Some Iranians fear the regime is now more entrenched - and ready for revenge
ReutersThey are still there. There is no evading the simple fact. Everywhere the people walk. Wherever they drive. Whenever they switch on the television. The faces of assassinated leaders, and those of new rulers, dominate the public space.
Protests have come and gone. A war. Then a ceasefire. But the regime of the Islamic Republic has endured.
In fact, according to Iranians the BBC has spoken to inside the country, far from being weakened the regime is more deeply embedded. And it is in a vengeful mood.
Sana and Diako - not their real names - are a young couple living in Tehran. They are middle class, educated, the kind of people who want to see the end of hardline religious rule.
To tell their story it is necessary to exclude so many of the details that might give you an idea of their characters and lives. This is because such details can be used by the regime to track people who dare speak freely to the foreign media.
The journalist assisting the BBC in Iran met Sana and Diako near a park where families were walking with their children, making the most of this period of ceasefire.
Diako wants to believe that life will get better. "Things will change," he says. "It's already changed."
Sana laughs as he says this.
"Changed?" she asks. "It's fallen into the hands of the Revolutionary Guards. The country is a mess." Sana has felt her own emotions change since the US and Israel attacked Iran.
"At the beginning, I did not want the war to happen... [But] through the middle of the war, as long as they were targeting key figures, I was genuinely overjoyed with every one of their deaths."
But as the war dragged on, it dawned on Sana, as it did for the Trump White House, that the loss of the Supreme Leader Ayatollah Ali Khamenei and other senior figures did not usher in a new regime more amenable to compromise.
"So many of their people are still standing. What I had imagined did not come true. Everything got worse. And we are left with the Islamic Republic. I am gutted that they won this war."
EPAIt is impossible to tell the scale of support for the regime across Iranian society. There are regular public displays of solidarity organised by its supporters. By contrast opposition rallies are banned.
Our trusted sources in Iran spoke with opposition activists, human rights lawyers and independent journalists and found a mood of foreboding. There is a recurring fear: once the war is finally over the state will escalate its campaign of internal repression.
According to the Washington-based Human Rights Activists News Agency (HRANA), more than 53,000 were arrested during the anti-regime protests last January, and before the outbreak of the war. Since the war began, many thousands more are believed to have been detained.

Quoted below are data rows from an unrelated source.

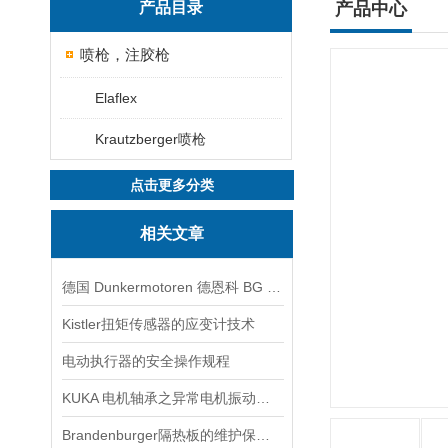
产品目录
产品中心
喷枪，注胶枪
Elaflex
Krautzberger喷枪
点击更多分类
相关文章
德国 Dunkermotoren 德恩科 BG 65X25MI 电机：工业驱动领域的智能先锋
Kistler扭矩传感器的应变计技术
电动执行器的安全操作规程
KUKA 电机轴承之异常电机振动与电机振动噪音
Brandenburger隔热板的维护保养方法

There has also been a record number of executions of political detainees - 21 people hanged during the war. It is the highest number in such a short period for over 30 years. Nine of those hanged were connected to the January protests, 10 were for alleged membership of opposition groups, and two were accused of spying.
Susan - whose name we have changed - is a lawyer working with detainees and says conditions in prison have become much harsher. "Before the war, harsh treatment was reserved for those who were leading the protests, who had Molotov cocktails, or who were armed. But during the war, that harshness has intensified significantly," she says.
Her personal story illustrates how the conflict is dividing some families. Her parents are openly pro-regime and she worries they might be targeted if the government was to be overthrown. When she expressed this fear to her brother, who is anti-regime, his reply was chilling: "Since they want to be martyred, why deny them that right?"
Susan wants the war to end but is certain that people like her will come under even greater pressure. And she is fearful for the fate of detainees. "I think that if the war ends, the regime will probably take out its rage from this war on the prisoners. I think we're living on borrowed time."
EPAHuman rights activists reported four executions so far this year of people accused of links to the Mossad, Israel's foreign intelligence service.
Independent journalists are among those who fear being targeted by accusations that they are helping the United States or Israel. There have been numerous arrests of people accused of sending material to foreign media seen as hostile to the state.
One journalist - we are calling him Armin - who spoke to our Tehran colleague told of how just reporting the facts of the war was enough to be arrested, with potentially fatal ramifications.
"Before, we might be accused of a political offence. But in the current wartime conditions, if we report on the war, we could be accused of espionage." A charge of spying carries the death sentence in a court system that does the regime's bidding.
"Before, we were trying to understand how many people had been harmed or what impact the protests would ultimately have," explains Armin. "But now it's different. Now we're focused on staying alive - ourselves and our families."
While his family tries to sleep, Armin is restless.
"I lie awake wondering what the future holds. And that uncertainty brings with it terrible anxiety."
Little surprise that the opposition has vanished from the streets. The regime is master of life and death.